◆ Data for the task
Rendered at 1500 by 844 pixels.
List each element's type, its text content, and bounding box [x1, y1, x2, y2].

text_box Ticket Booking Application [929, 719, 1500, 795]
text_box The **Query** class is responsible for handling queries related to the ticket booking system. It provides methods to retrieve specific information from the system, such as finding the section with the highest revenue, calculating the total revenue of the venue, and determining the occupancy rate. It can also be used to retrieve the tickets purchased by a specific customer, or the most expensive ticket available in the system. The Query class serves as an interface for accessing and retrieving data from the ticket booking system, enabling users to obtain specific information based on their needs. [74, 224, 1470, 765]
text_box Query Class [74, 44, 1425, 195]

◆ Directive
Reproduce only the lines running from the one with "List each element's" through the final line of the listing above, both ends included.

◆ Output below
List each element's type, its text content, and bounding box [x1, y1, x2, y2].

text_box Ticket Booking Application [929, 719, 1500, 795]
text_box The **Query** class is responsible for handling queries related to the ticket booking system. It provides methods to retrieve specific information from the system, such as finding the section with the highest revenue, calculating the total revenue of the venue, and determining the occupancy rate. It can also be used to retrieve the tickets purchased by a specific customer, or the most expensive ticket available in the system. The Query class serves as an interface for accessing and retrieving data from the ticket booking system, enabling users to obtain specific information based on their needs. [74, 224, 1470, 765]
text_box Query Class [74, 44, 1425, 195]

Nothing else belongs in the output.